VUMC researchers have reported promising results in using oral antimycobacterial therapy to treat chronic cutaneous sarcoidosis, considered by clinicians a difficult illness to effectively control.
Wonder Drake, M.D., associate professor of Medicine, and colleagues wrote in JAMA Dermatology, that patients in the randomized, placebo-controlled, single-masked trial showed reductions in lesion diameter and a clinically significant improvement in symptoms.
In the study, participants were randomized to receive either a four-drug regimen called CLEAR (concomitant levofloxacin, ethambutol, azithromycin and rifampin) or a comparative placebo regimen for eight weeks with a 180-day follow-up.
“It’s very exciting, but the results are preliminary,” Drake said of the Phase I trial involving 30 patients.

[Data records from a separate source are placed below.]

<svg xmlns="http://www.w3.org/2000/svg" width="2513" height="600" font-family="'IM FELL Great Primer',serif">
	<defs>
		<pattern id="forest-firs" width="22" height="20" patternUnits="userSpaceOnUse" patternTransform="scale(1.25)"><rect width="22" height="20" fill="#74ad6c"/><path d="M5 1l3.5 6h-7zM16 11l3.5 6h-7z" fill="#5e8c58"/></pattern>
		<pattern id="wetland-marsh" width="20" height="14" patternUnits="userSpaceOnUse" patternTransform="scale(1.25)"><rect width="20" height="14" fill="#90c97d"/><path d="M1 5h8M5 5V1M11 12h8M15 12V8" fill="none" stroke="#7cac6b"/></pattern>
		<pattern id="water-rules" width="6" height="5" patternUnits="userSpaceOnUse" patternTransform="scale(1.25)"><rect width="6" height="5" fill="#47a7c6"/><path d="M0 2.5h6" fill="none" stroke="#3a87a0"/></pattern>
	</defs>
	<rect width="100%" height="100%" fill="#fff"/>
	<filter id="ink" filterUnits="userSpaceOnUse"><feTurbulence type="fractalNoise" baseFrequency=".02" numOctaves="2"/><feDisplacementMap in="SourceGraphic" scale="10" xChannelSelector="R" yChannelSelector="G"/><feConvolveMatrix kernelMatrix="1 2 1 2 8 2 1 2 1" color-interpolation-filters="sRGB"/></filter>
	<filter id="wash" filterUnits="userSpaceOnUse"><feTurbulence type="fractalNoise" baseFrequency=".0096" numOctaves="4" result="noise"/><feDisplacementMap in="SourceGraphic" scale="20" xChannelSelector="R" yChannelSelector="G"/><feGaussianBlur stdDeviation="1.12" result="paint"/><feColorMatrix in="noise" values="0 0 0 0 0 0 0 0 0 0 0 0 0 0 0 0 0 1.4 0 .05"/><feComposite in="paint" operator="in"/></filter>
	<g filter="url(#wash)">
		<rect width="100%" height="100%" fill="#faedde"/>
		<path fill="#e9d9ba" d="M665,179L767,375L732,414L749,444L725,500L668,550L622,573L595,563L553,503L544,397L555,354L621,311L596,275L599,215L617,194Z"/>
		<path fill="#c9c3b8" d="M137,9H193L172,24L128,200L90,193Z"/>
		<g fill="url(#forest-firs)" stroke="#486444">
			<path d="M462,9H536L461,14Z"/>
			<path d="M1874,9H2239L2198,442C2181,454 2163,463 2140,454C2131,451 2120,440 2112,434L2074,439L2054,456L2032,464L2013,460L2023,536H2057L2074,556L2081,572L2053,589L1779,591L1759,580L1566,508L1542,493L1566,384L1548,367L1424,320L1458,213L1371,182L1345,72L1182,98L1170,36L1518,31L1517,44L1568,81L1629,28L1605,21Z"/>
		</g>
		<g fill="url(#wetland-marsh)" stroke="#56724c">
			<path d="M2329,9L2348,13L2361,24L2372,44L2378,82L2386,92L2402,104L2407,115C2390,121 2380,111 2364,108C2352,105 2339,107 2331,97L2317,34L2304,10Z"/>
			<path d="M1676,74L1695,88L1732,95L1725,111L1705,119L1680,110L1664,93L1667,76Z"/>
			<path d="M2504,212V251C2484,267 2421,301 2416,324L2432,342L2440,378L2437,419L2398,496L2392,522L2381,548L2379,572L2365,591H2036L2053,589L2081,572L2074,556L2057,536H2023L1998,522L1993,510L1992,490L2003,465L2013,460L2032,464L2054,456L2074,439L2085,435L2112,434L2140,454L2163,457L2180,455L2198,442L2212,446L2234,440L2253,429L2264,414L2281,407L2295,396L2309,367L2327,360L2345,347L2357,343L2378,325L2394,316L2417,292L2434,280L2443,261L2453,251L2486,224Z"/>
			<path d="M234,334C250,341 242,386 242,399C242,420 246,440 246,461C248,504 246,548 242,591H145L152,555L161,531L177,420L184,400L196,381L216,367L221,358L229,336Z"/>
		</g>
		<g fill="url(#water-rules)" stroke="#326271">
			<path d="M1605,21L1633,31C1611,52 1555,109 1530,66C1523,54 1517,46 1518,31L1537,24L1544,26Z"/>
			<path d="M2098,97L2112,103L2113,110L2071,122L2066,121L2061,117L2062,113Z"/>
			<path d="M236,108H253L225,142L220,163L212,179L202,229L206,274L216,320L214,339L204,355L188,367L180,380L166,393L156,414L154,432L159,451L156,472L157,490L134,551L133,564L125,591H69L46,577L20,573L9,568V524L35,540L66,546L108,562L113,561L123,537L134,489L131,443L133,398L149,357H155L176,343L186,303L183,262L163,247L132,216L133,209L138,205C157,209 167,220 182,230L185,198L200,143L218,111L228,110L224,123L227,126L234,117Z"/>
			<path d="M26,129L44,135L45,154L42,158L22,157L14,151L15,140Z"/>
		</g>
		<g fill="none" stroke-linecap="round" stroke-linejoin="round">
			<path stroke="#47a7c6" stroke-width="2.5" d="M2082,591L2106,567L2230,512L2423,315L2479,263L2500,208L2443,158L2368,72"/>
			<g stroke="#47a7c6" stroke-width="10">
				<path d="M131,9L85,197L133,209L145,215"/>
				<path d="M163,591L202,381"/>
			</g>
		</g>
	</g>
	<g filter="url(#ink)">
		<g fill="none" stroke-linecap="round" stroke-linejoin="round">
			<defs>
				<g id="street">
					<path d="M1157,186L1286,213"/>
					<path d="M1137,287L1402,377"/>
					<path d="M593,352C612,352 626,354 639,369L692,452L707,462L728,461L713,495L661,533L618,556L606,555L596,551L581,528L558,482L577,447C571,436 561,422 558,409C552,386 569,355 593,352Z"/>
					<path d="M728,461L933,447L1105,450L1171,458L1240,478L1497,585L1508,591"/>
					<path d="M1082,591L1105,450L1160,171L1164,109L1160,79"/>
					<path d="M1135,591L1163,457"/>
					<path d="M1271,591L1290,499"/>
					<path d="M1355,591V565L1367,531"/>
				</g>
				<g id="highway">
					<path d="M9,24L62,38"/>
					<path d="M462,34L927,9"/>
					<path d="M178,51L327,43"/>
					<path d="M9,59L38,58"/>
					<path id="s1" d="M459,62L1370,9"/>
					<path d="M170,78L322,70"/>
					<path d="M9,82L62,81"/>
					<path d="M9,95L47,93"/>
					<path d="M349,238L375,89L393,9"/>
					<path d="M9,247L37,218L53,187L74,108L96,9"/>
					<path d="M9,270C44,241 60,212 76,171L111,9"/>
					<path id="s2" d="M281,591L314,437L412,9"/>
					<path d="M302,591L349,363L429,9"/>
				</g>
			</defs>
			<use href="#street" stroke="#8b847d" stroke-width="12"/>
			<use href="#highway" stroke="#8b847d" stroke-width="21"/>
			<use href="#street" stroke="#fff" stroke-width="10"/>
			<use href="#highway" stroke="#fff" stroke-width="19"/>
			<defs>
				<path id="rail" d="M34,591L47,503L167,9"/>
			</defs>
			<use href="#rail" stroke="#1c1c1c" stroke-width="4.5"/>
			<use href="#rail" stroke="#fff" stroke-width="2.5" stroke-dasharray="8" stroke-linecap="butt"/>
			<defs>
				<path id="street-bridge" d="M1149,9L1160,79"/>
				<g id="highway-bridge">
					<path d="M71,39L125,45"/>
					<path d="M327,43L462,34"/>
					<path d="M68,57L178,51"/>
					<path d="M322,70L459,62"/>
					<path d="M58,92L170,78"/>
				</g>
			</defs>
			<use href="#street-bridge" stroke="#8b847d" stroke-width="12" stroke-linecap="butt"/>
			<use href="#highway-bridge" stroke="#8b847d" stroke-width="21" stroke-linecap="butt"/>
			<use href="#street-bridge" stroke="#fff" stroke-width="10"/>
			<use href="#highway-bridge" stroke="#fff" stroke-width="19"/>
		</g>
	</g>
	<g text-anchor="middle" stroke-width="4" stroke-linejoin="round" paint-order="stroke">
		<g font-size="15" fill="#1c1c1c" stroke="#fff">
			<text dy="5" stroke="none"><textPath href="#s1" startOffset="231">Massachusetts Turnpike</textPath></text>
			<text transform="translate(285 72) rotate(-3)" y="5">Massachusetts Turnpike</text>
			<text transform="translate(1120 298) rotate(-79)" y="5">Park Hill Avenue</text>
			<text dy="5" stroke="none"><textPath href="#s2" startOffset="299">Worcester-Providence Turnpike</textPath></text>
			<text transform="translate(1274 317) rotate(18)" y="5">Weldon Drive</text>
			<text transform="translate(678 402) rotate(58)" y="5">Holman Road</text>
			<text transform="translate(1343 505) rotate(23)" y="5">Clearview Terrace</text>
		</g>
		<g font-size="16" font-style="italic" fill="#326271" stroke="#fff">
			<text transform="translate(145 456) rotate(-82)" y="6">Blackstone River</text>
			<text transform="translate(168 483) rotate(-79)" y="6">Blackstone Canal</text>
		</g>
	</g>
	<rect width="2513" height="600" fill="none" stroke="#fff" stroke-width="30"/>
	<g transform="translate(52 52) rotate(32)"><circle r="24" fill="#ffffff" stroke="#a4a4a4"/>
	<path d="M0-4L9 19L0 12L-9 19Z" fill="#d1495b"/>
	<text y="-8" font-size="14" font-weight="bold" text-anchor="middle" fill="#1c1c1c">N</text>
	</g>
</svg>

She noted that one problem in using a four-drug combination is the increase in chances for side effects of the various medications, so patients must be carefully monitored while taking the drugs.
Typical treatment for the disease involves the use of various topical medications, usually with only temporary success.
Sarcoidosis is a varied disease that strikes many organ systems in the body, and the positive findings in this skin-based variety, if confirmed, may prove to also be helpful in treating other varieties of sarcoidosis, Drake said.
To that end, Drake and Gordon Bernard, M.D., associate vice chancellor for Clinical and Translational Research, recently received funding for a Phase II multicenter trial to investigate whether a similar antimycobacterial therapy approach might be useful in treating chronic pulmonary sarcoidosis, the lung-based form of the disease. Pulmonary sarcoidosis is generally more serious than the skin-based variety.
The $2.8 million grant from the National Institutes of Health will support the study at VUMC, along with partners at the Cleveland Clinic and the University of Cincinnati.
“We want to do this study in such a rigorous manner that, if it shows promise, the results will be embraced [by clinicians],” Drake said.
The study was supported in part by grants HL103179, HL069765, HL094296, HL112694, and RR024975 from the NIH; the Foundation for Sarcoidosis Research; the Dorothy P. and Richard P. Simmons Endowed Chair for Pulmonary Research; the Mona Eliassen Foundation; and the Pierce Family Foundation.